## Work to be completed
Nothing but the lines below from the one that contains "lung cancer stained" through the one that contains "micrograph of human" should be retyped, exactly and including both ends. Do not include pictures.

## Supplied material
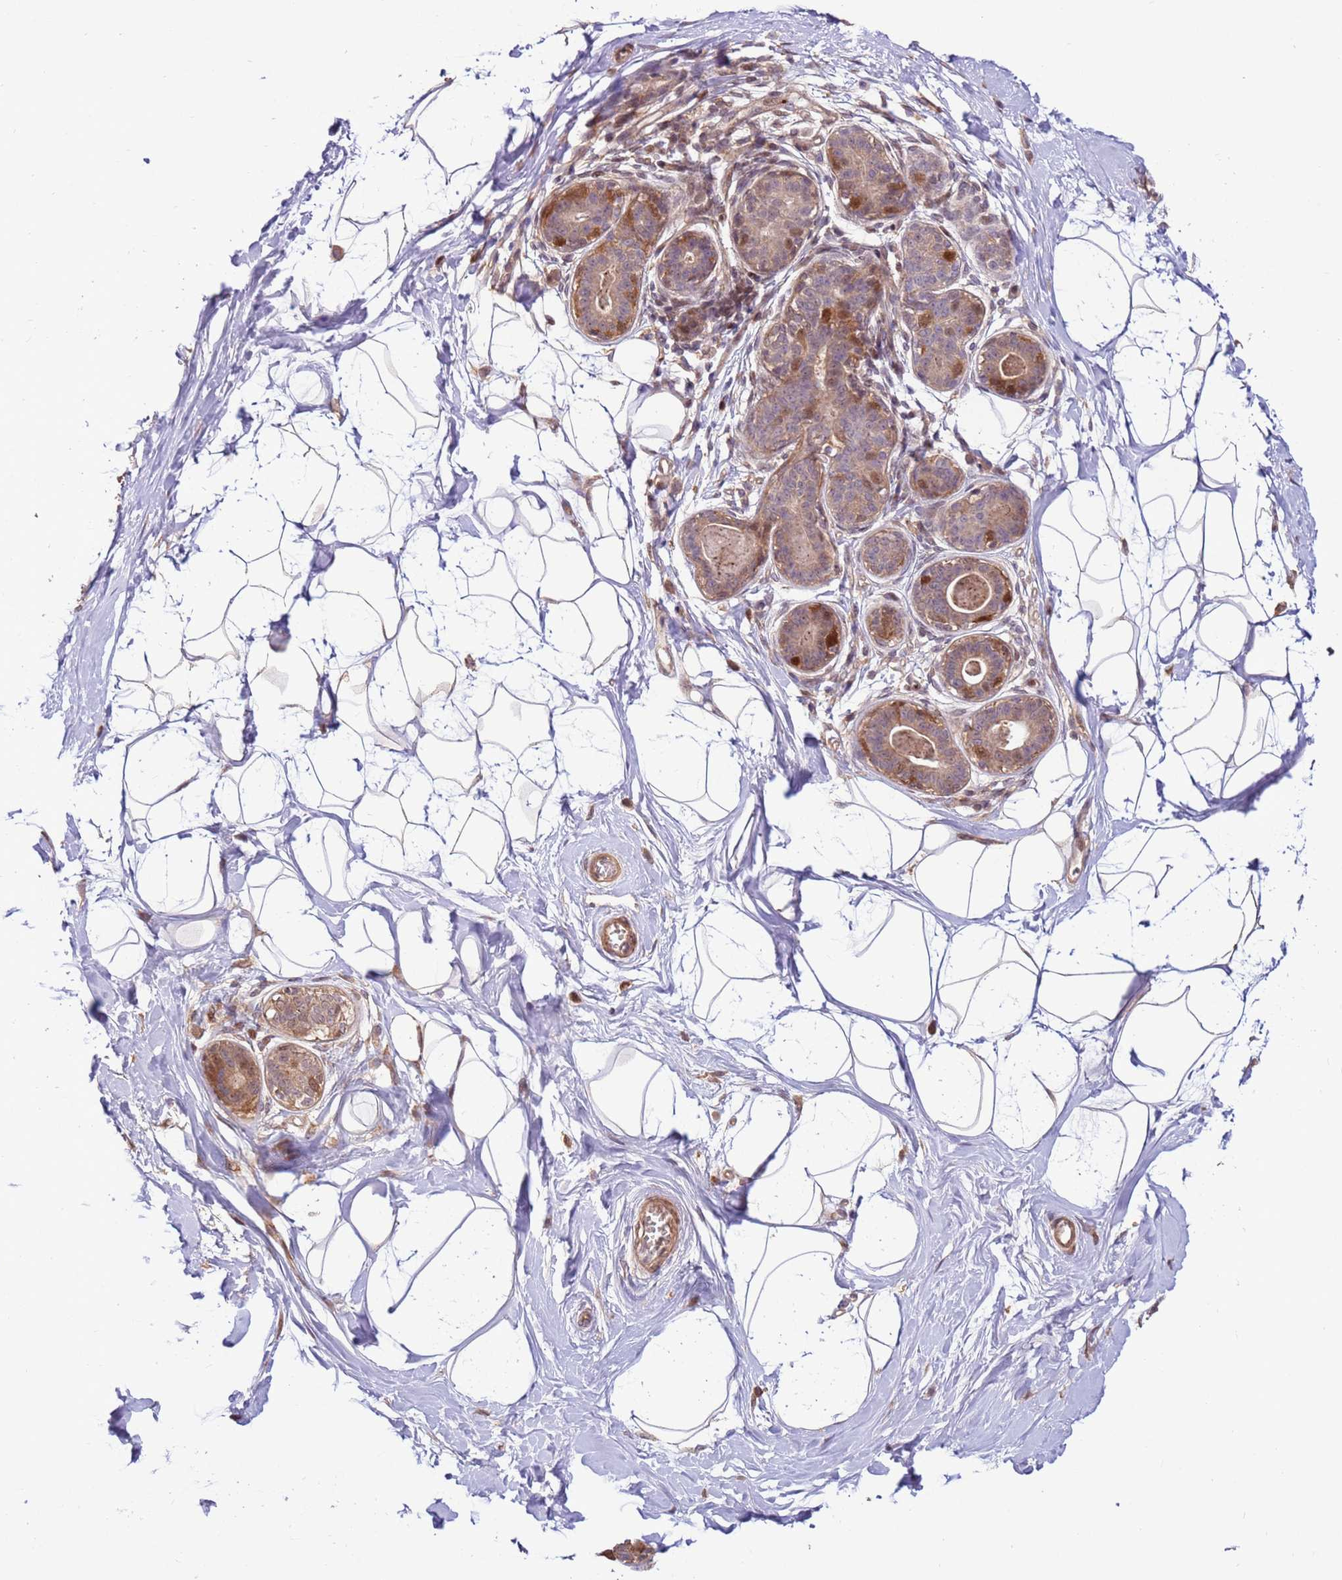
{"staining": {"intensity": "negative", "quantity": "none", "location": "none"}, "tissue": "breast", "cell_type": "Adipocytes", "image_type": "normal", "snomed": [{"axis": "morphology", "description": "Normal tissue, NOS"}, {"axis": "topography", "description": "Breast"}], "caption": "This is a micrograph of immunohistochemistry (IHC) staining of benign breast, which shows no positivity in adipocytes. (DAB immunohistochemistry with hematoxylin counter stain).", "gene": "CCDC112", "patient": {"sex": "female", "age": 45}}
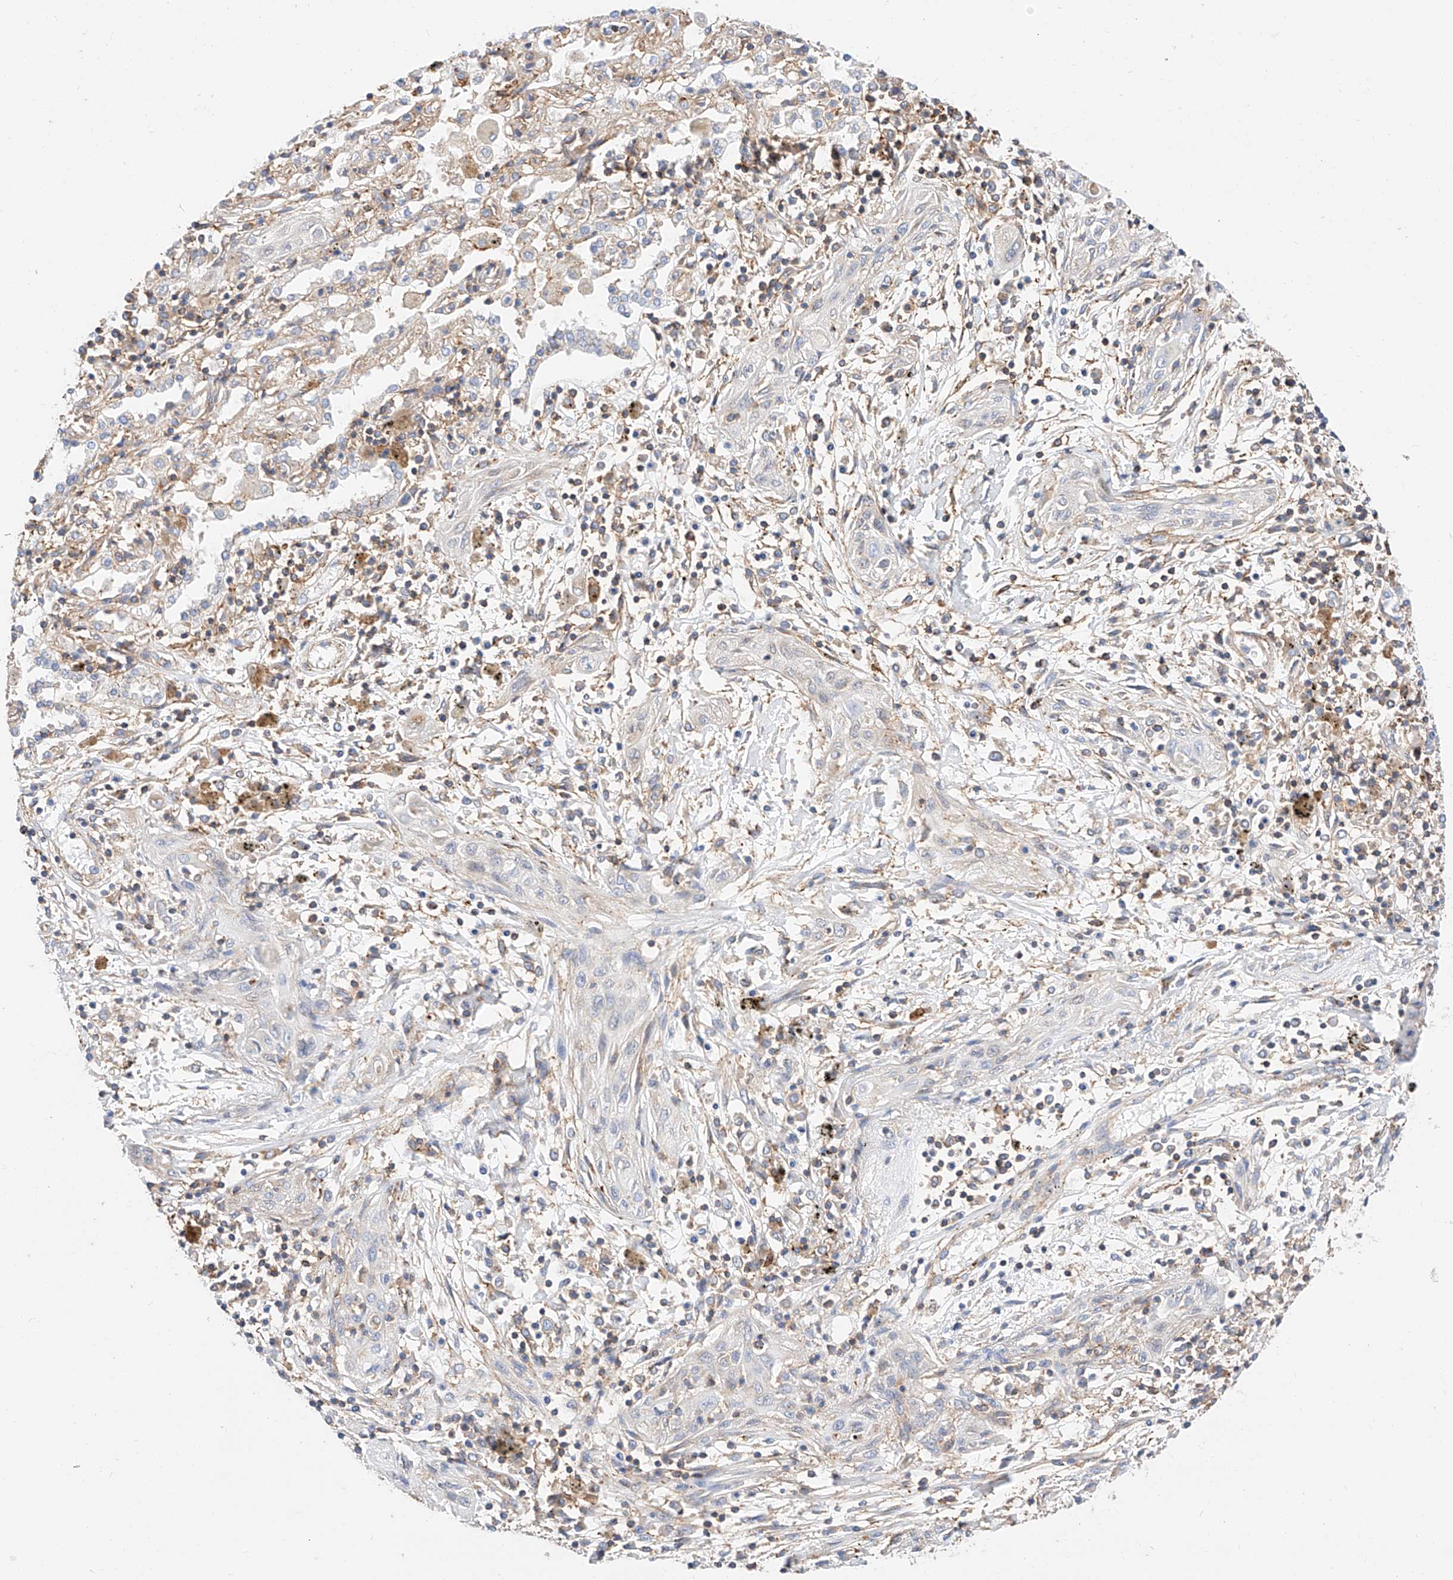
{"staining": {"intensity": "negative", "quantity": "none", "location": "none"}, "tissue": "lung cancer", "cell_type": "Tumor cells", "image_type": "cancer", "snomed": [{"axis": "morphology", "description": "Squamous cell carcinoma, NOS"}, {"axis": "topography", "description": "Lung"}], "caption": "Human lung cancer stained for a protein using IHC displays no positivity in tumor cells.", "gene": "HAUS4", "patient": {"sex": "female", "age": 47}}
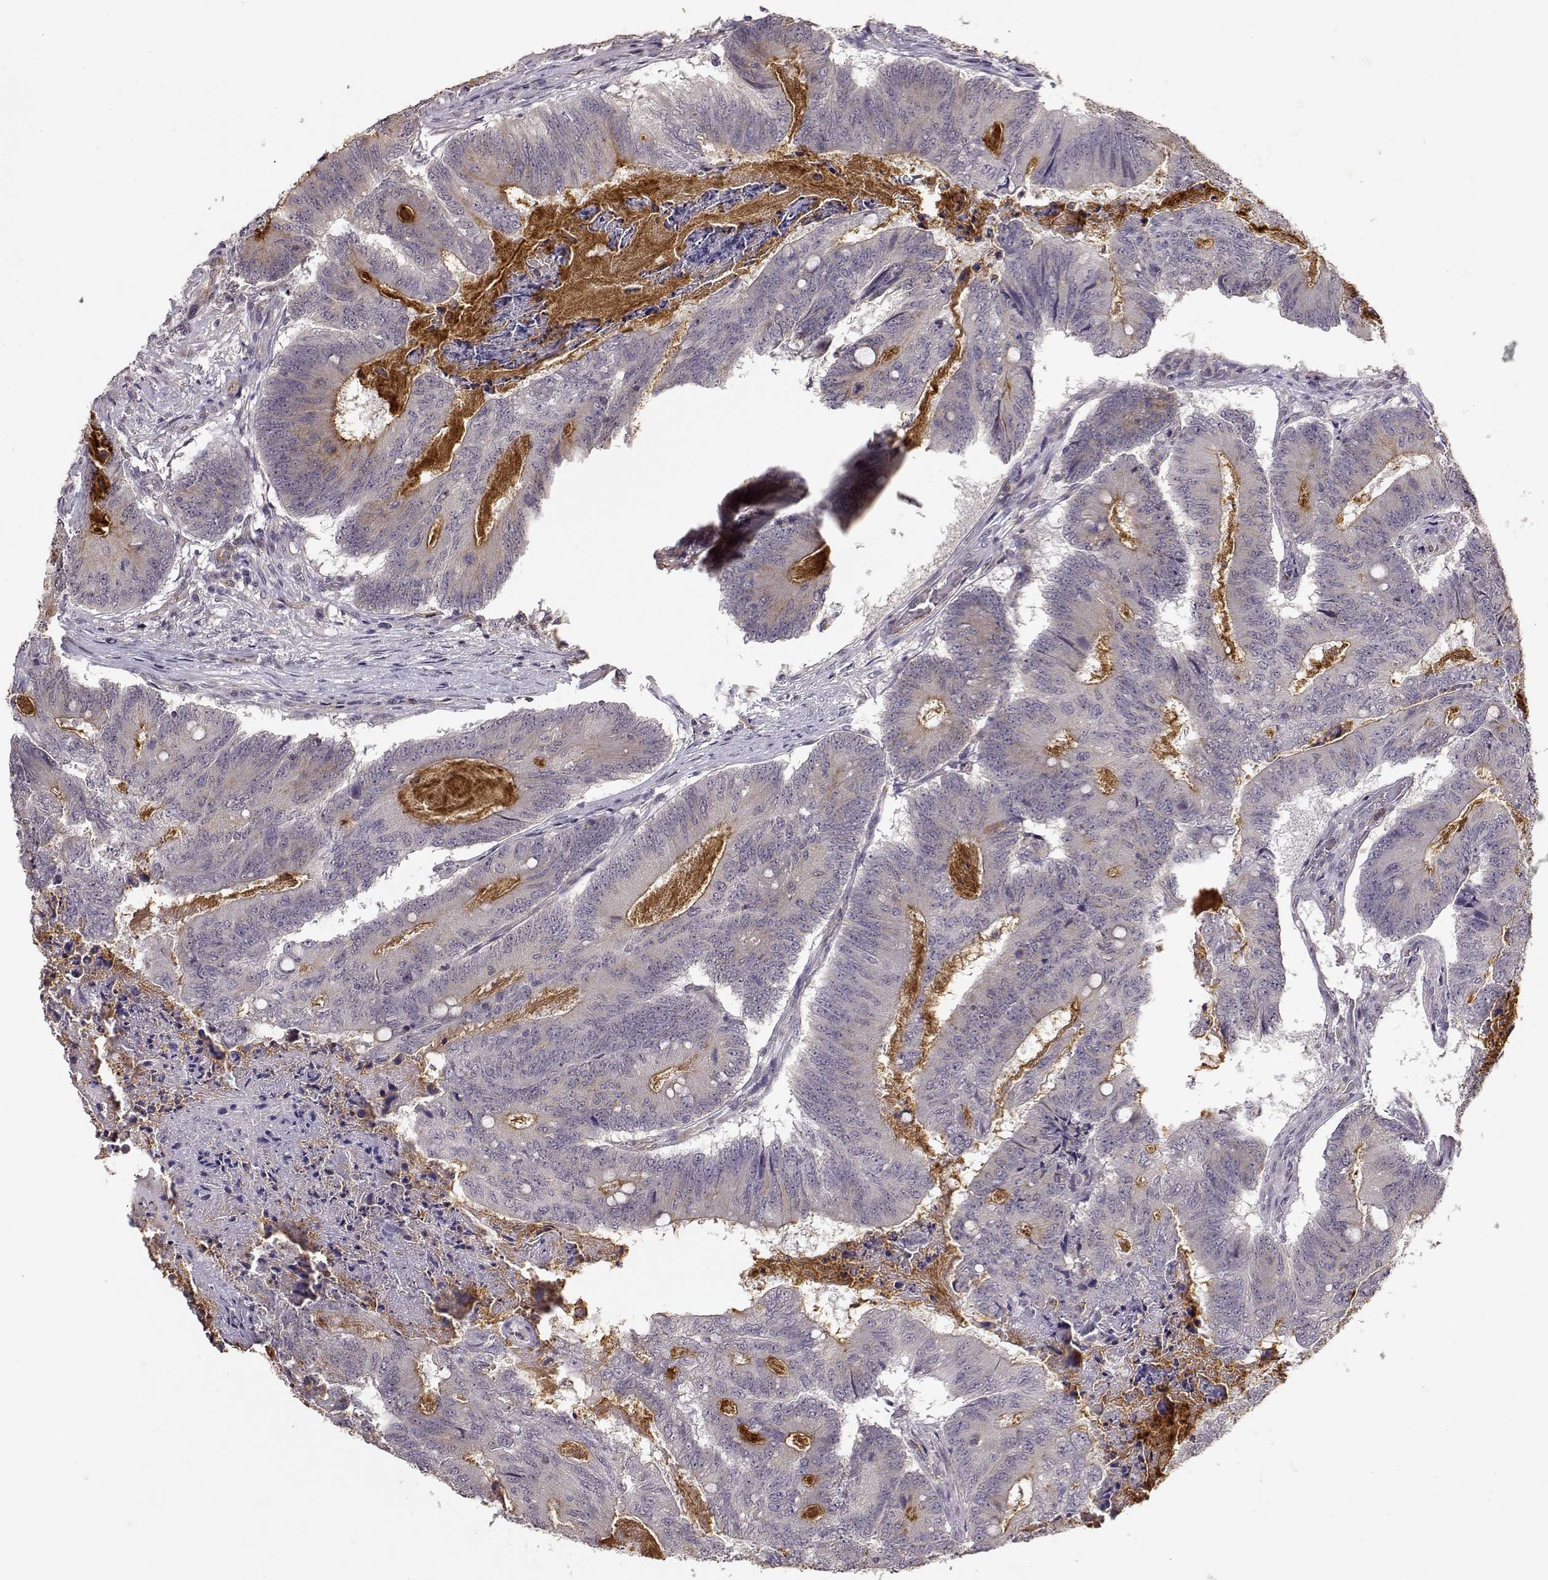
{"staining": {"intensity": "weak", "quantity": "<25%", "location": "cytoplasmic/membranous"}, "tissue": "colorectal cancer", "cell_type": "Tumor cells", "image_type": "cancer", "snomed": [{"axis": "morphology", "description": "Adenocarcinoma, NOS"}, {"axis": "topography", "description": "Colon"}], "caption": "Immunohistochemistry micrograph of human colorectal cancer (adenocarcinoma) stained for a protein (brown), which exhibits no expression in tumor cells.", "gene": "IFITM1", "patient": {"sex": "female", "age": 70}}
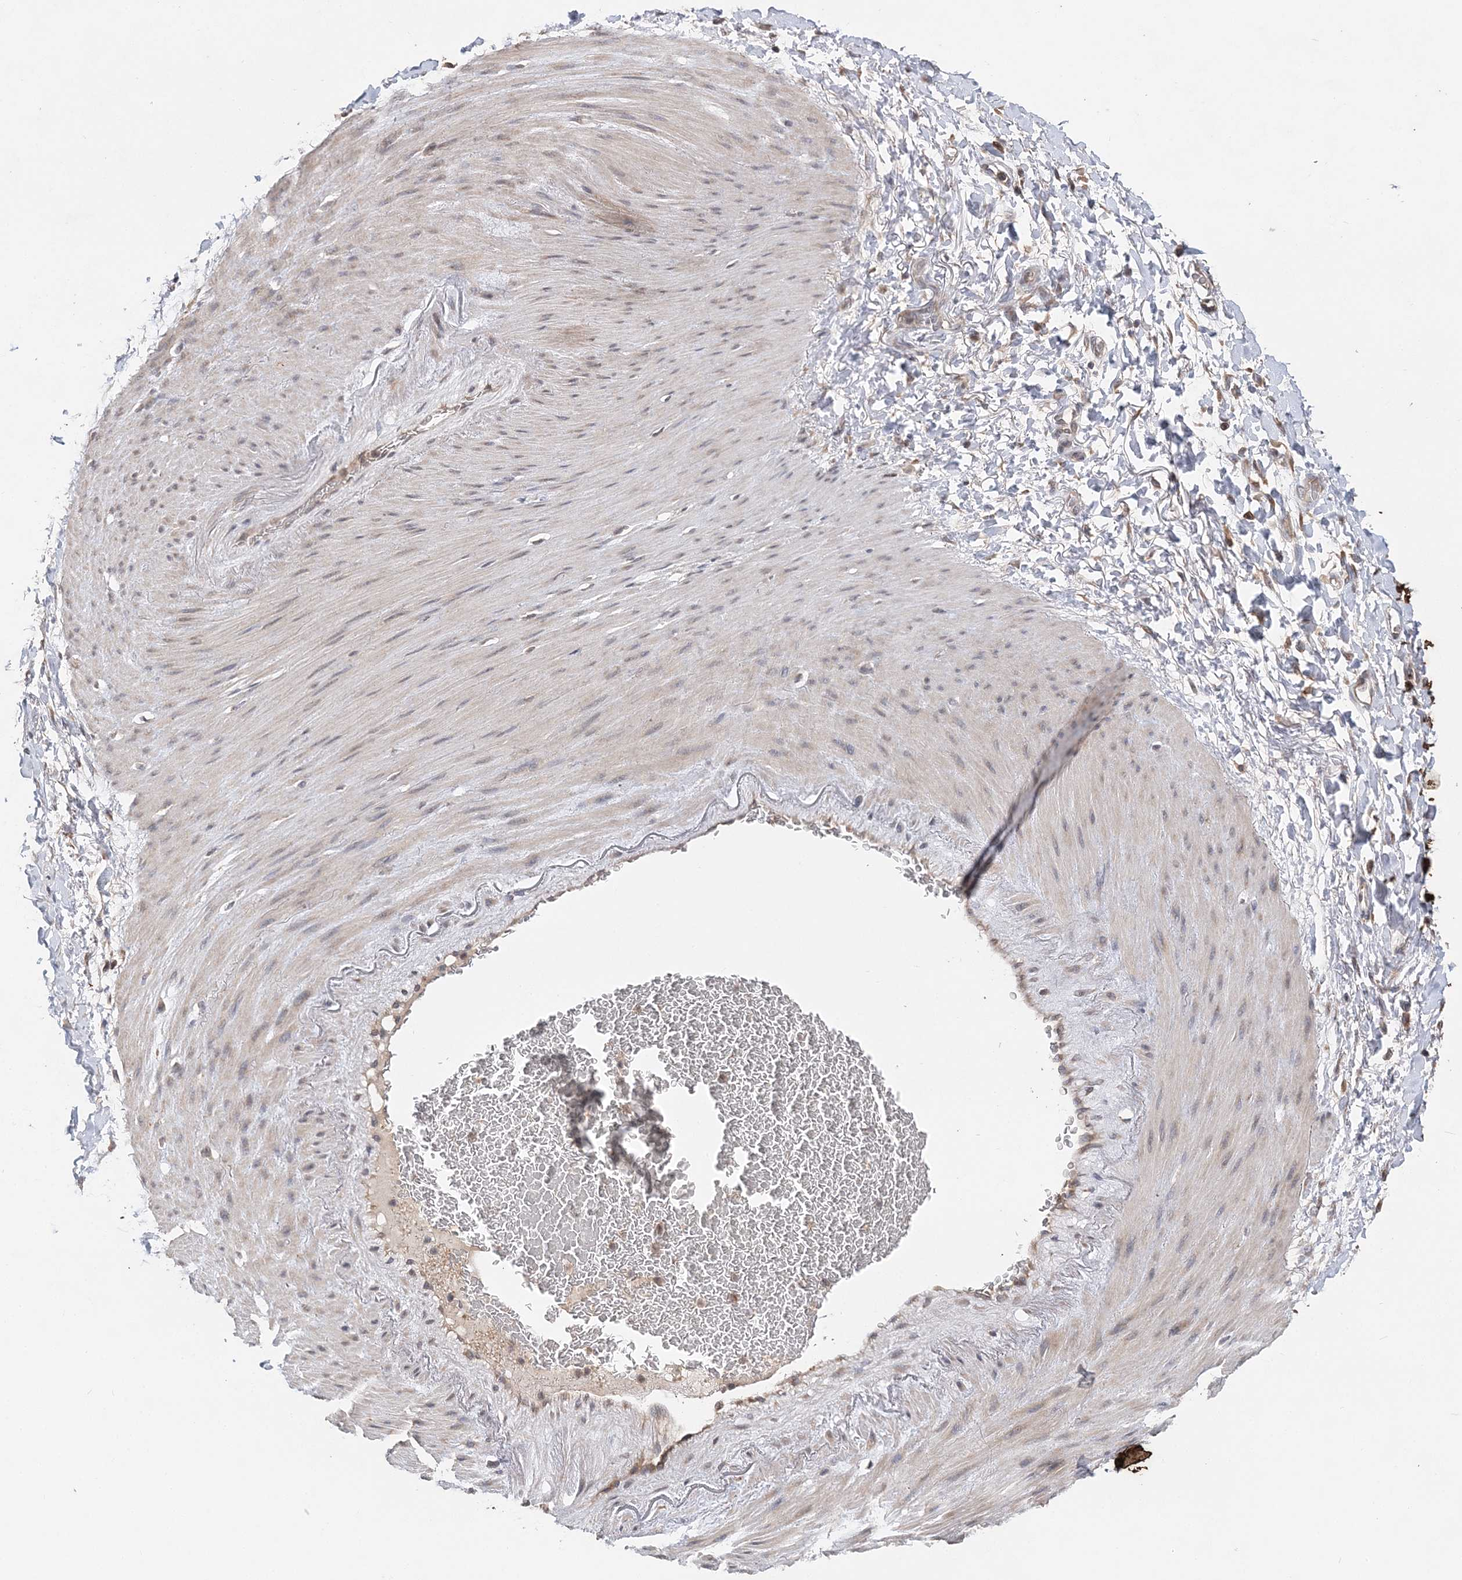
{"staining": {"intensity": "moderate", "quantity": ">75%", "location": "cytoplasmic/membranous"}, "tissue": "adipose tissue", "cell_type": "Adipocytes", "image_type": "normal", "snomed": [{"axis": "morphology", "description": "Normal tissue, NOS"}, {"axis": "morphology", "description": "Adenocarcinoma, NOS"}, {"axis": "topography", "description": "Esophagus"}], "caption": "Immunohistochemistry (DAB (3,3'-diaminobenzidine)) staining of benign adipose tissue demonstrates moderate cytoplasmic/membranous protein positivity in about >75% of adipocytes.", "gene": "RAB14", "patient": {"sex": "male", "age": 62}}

## Solution
{"staining": {"intensity": "negative", "quantity": "none", "location": "none"}, "tissue": "lung cancer", "cell_type": "Tumor cells", "image_type": "cancer", "snomed": [{"axis": "morphology", "description": "Squamous cell carcinoma, NOS"}, {"axis": "topography", "description": "Lung"}], "caption": "Human lung cancer stained for a protein using IHC displays no positivity in tumor cells.", "gene": "HAUS4", "patient": {"sex": "female", "age": 47}}
{"staining": {"intensity": "weak", "quantity": "<25%", "location": "cytoplasmic/membranous"}, "tissue": "colorectal cancer", "cell_type": "Tumor cells", "image_type": "cancer", "snomed": [{"axis": "morphology", "description": "Adenocarcinoma, NOS"}, {"axis": "topography", "description": "Colon"}], "caption": "Immunohistochemistry micrograph of human colorectal cancer (adenocarcinoma) stained for a protein (brown), which exhibits no expression in tumor cells.", "gene": "IFITM1", "patient": {"sex": "female", "age": 70}}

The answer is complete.